Director: Greta Gerwig
Running Time: 1 hour 35 minutes
In the run up to the Oscars, there was a lot of hype around one film- Greta Gerwig’s directorial debut Lady Bird. Gerwig is the first female nominated for the Directing Oscar in a long time, and with this cast of fiercely strong female characters, Lady Bird hit our screens with impeccable timing, considering the current feminist climate, and the peak of the #TimesUp movement.
Anyone who knows me knows I am a big Saoirse Ronan fan. One of the best young actresses in Hollywood right now, every film she performs in brings audiences a new character, a new story and a new accent. Lady Bird is no different. As the titular character, Ronan transforms into a teenaged Christine ‘Lady Bird’ McPherson living in Sacramento, California and dreaming of making her escape come graduation.
She struggles to maintain a relationship with her Mother, Marion McPherson- who just wants the best for her daughter, despite their strong personalities clashing in basically every scene.
Lady Bird wants to get into a college far away from Sacramento- preferably in New York. Her best friend Julie (Beanie Feldstein) has resigned herself to the fact she will go to city college and stay in their hometown forever. Even when Lady Bird befriends the coolest girl in school, Jenna (Odeya Rush), she tells her that she wants to stay in Sacramento forever, and send her daughters to the same Catholic school the girls currently attend.

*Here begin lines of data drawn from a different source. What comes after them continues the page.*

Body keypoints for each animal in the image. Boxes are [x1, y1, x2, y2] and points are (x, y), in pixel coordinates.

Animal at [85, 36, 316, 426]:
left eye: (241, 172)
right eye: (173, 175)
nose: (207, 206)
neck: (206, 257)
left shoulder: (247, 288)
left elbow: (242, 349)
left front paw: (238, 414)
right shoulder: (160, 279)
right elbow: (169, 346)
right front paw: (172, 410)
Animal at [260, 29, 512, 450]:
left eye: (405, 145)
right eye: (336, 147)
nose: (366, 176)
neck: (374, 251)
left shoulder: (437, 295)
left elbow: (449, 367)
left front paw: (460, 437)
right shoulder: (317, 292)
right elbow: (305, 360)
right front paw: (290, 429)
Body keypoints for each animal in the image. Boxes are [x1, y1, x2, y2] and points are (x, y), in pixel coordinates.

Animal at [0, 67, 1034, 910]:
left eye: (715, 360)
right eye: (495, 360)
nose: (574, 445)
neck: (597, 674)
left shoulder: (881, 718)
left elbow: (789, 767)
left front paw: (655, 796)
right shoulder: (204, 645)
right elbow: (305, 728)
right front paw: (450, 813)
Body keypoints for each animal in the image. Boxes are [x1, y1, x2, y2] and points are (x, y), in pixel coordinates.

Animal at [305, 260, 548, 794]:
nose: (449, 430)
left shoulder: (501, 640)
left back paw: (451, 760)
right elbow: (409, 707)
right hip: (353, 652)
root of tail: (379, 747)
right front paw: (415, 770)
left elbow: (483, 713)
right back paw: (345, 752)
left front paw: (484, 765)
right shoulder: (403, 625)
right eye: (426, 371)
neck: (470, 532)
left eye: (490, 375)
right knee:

The problem for Lady Bird is that she doesn’t quite know what she wants, or how she wants to get there. She has minor delusions of grandeur- she is outraged when she is not cast as the star in the school play- even telling Julie that she didn’t deserve it. She tells her guidance counsellor she wants to get into schools like Yale- despite not having the grades to get even close. She comes across self absorbed and shallow, but really she is just misunderstood, trying to navigate her way through the minefields of high school and teenage life.
One thing Lady Bird is interested in is love. She falls head over heels for Danny (Lucas Hedges), whom she meets in drama club. Danny can sing, dance, act and treats Lady Bird like a princess. He lives in the rich part of town, and seems like her perfect match.

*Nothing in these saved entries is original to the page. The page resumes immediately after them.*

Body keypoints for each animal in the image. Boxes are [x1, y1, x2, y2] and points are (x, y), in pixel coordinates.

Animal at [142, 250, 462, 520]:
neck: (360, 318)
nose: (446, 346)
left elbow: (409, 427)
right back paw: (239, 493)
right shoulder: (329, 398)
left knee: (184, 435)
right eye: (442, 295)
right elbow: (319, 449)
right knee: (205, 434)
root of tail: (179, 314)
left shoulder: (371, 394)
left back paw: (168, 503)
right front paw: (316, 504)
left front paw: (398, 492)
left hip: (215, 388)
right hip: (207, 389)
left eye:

This being a movie, he of course, isn’t. After her first love with Danny, Lady Bird becomes enthralled with the cooler than cool Kyle (Timothée Chalamet), who reads philosophy at coffee shops, plays in a band and doesn’t believe in the concept of money.
Kyle gives Lady Bird a completely different experience of love than Danny does, and she realises that that isn’t what she wants either. All of this builds up to the classic climax of any teen romance- prom night. (No more spoilers- you’ll have to watch to find out what happens next)
In short, Lady Bird is a coming of age film that you’ve seen one hundred times before. Christine battles through high school cliques, college applications and first love (and second love) during the one and a half hours screen time.
What makes this film different? Greta Gerwig based this movie on her own experiences as a teenager, and you can tell. The whole film feels more genuine than any coming of age movie I’ve seen before. There is truth in each scene, in each performance. Lady Bird finally gives the everyman a coming of age film you can relate to.